TASK DESCRIPTION - Please reproduce the text of every row below word for word, without including the pictures.

DATASET EXTRACT -

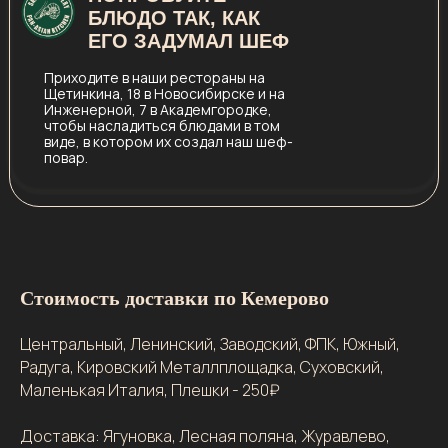
БЛЮДО ТАК, КАК
ЕГО ЗАДУМАЛ ШЕФ
Приходите в наши рестораны на
Щетинкина, 18 в Новосибирске и на
Инженерной, 7 в Академгородке,
чтобы насладиться блюдами в том
виде, в котором их создал наш шеф-
повар.
Стоимость доставки по Кемерово
Центральный, Ленинский, Заводский, ФПК, Южный,
Радуга, Кировский Металлплощадка, Суховский,
Маленькая Италия, Плешки - 250₽
Доставка: Ягуновка, Лесная поляна, Журавлево,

RESULT OF THIS TASK -
БЛЮДО ТАК, КАК
ЕГО ЗАДУМАЛ ШЕФ
Приходите в наши рестораны на
Щетинкина, 18 в Новосибирске и на
Инженерной, 7 в Академгородке,
чтобы насладиться блюдами в том
виде, в котором их создал наш шеф-
повар.
Стоимость доставки по Кемерово
Центральный, Ленинский, Заводский, ФПК, Южный,
Радуга, Кировский Металлплощадка, Суховский,
Маленькая Италия, Плешки - 250₽
Доставка: Ягуновка, Лесная поляна, Журавлево,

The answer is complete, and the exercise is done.